The total surface area of a cone is the sum of the area of its base and the lateral or side surface. The lateral surface area of a cone is the area of the lateral or side surface only. If a cone of radius 'r' and slant height 'l' is cut along the slant height and opened out flat then radius of the sector formed is 'l' and the arc length AB is circumference of the circle (2$\pi$r).

Total surface area of the cone = Area of the base + Area of curved surface

=> TSA = $\pi r^2$ + $\pi$rl

=> TSA = $\pi$ r(r + l)

**Formula:**

Total Surface Area of a Cone ( TSA) = $\pi$ r(r + l)

Where,

'r' is the radius and 'l' is the slant height of a cone.

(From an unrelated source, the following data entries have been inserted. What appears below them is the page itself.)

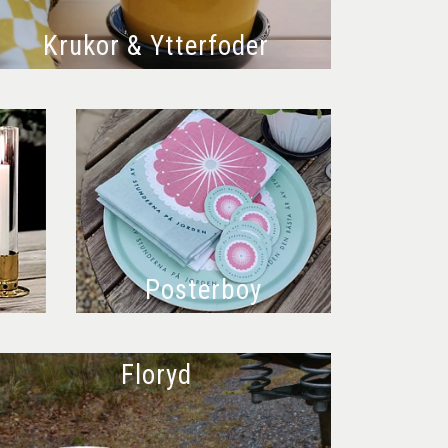
Krukor & Ytterfoder
Posterboy
Floryd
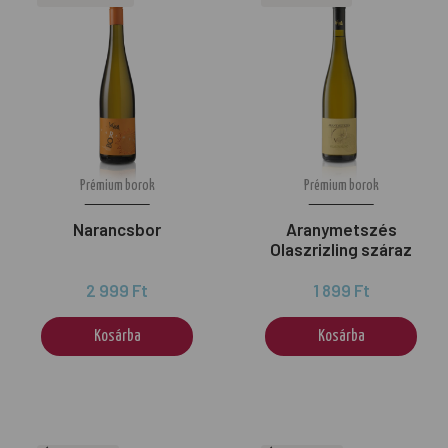
Prémium borok
Prémium borok
Narancsbor
Aranymetszés
Olaszrizling száraz
2 999 Ft
1 899 Ft
Kosárba
Kosárba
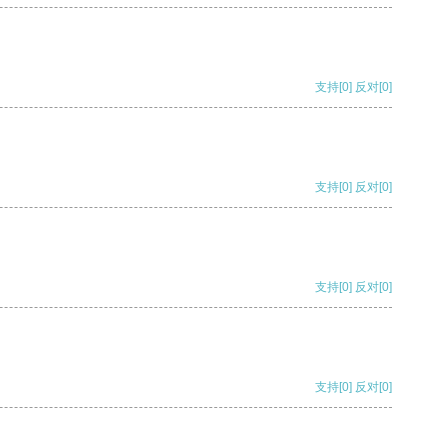
支持
[0]
反对
[0]
支持
[0]
反对
[0]
支持
[0]
反对
[0]
支持
[0]
反对
[0]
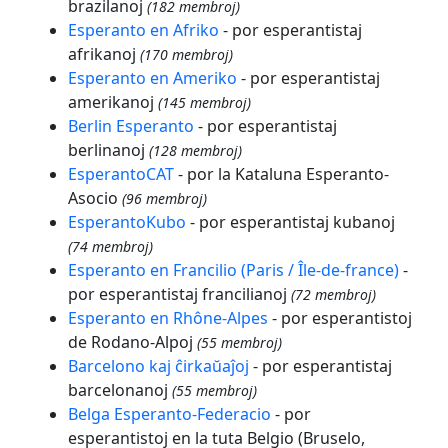
brazilanoj
(182 membroj)
Esperanto en Afriko
- por esperantistaj
afrikanoj
(170 membroj)
Esperanto en Ameriko
- por esperantistaj
amerikanoj
(145 membroj)
Berlin Esperanto
- por esperantistaj
berlinanoj
(128 membroj)
EsperantoCAT
- por la Kataluna Esperanto-
Asocio
(96 membroj)
EsperantoKubo
- por esperantistaj kubanoj
(74 membroj)
Esperanto en Francilio (Paris / Île-de-france)
-
por esperantistaj francilianoj
(72 membroj)
Esperanto en Rhône-Alpes
- por esperantistoj
de Rodano-Alpoj
(55 membroj)
Barcelono kaj ĉirkaŭaĵoj
- por esperantistaj
barcelonanoj
(55 membroj)
Belga Esperanto-Federacio
- por
esperantistoj en la tuta Belgio (Bruselo,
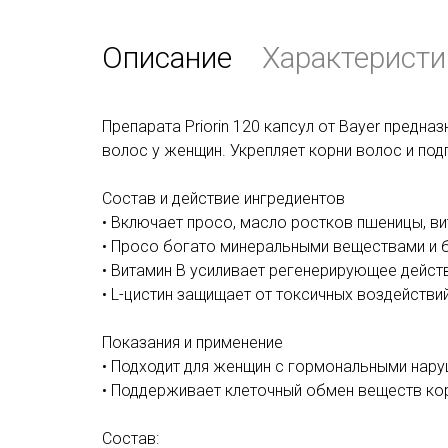
Описание
Характеристи
Препарата Priorin 120 капсул от Bayer предна
волос у женщин. Укрепляет корни волос и по
Состав и действие ингредиентов
• Включает просо, масло ростков пшеницы, вит
• Просо богато минеральными веществами и б
• Витамин В усиливает регенерирующее действ
• L-цистин защищает от токсичных воздействи
Показания и применение
• Подходит для женщин с гормональными нару
• Поддерживает клеточный обмен веществ ко
Состав:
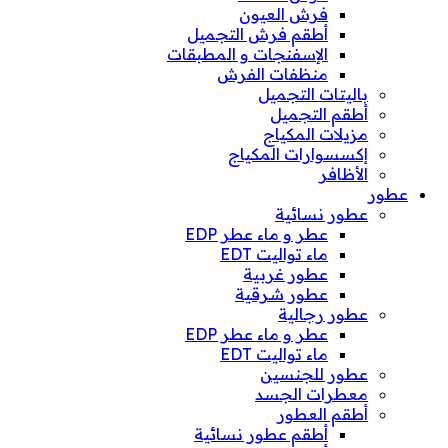
فرش العيون
أطقم فرش التجميل
الإسفنجات و المطبقات
منظفات الفرش
باليتات التجميل
أطقم التجميل
مزيلات المكياج
إكسسوارات المكياج
الأظافر
عطور
عطور نسائية
عطر و ماء عطر EDP
ماء تواليت EDT
عطور غربية
عطور شرقية
عطور رجالية
عطر و ماء عطر EDP
ماء تواليت EDT
عطور للجنسين
معطرات الجسد
أطقم العطور
أطقم عطور نسائية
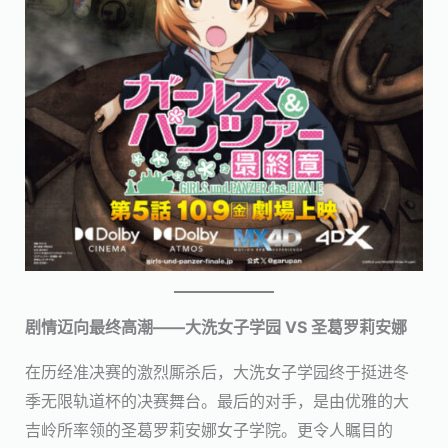
剧情迈向最终高潮——大洗女子学园 VS 圣葛罗莉安娜
在历经准决赛的激烈厮杀后，大洗女子学园终于挺进冬
季无限轨道杯的决赛舞台。最后的对手，是由优雅的大
吉岭所率领的圣葛罗莉安娜女子学院。更令人瞩目的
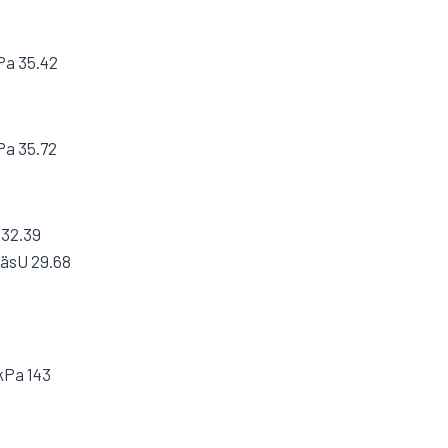
Pa 35.42
Pa 35.72
 32.39
häsU 29.68
kPa 143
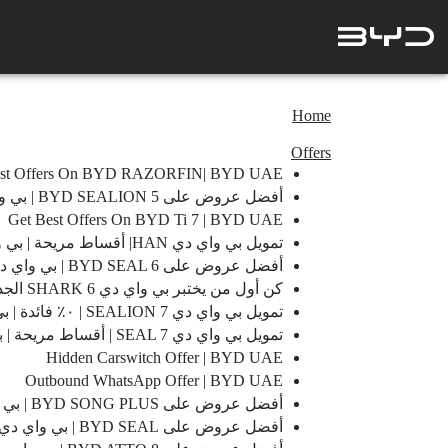
Home
Offers
est Offers On BYD RAZORFIN| BYD UAE
أفضل عروض على BYD SEALION 5 | بي واي دي الإمارات
Get Best Offers On BYD Ti 7 | BYD UAE
تمويل بي واي دي HAN| أقساط مريحة | بي واي دي الإمارات
أفضل عروض على BYD SEAL 6 | بي واي دي الإمارات
كن أول من يختبر بي واي دي SHARK 6 الجديد كليًا | بي واي دي الإمارات
تمويل بي واي دي SEALION 7 | ٠٪ فائدة | بي واي دي الإمارات
تمويل بي واي دي SEAL 7 | أقساط مريحة | بي واي دي الإمارات
Hidden Carswitch Offer | BYD UAE
Outbound WhatsApp Offer | BYD UAE
أفضل عروض على BYD SONG PLUS | بي واي دي الإمارات
أفضل عروض على BYD SEAL | بي واي دي الإمارات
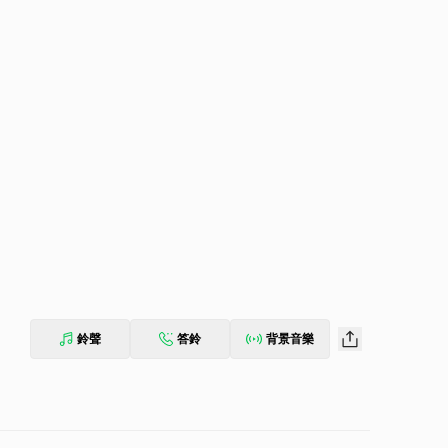
鈴聲
答鈴
背景音樂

Example:Find the total surface area of a cone if its slant
height is four times the radius, and base diameter of the
cone is 10 cm.

**Solution:**

GivenDiameter of the cone = 10 cm

Slant height of the cone = 4(Radius)

Step 1:Radius of the cone (r) =

$\frac{10}{2}$ = 5 cm

Slant height of the cone (l) = 4 * 5 = 20 cm

Step 2:

Total Surface Area of a Cone ( TSA) = $\pi$ r(r + l)=> TSA =

$\frac{22}{7}$ * 5(5 + 20)

=

$\frac{22}{7}$ * 5 * 25

= 392.85

Hence the total surface area of a cone is 392.85 cm

^{2} .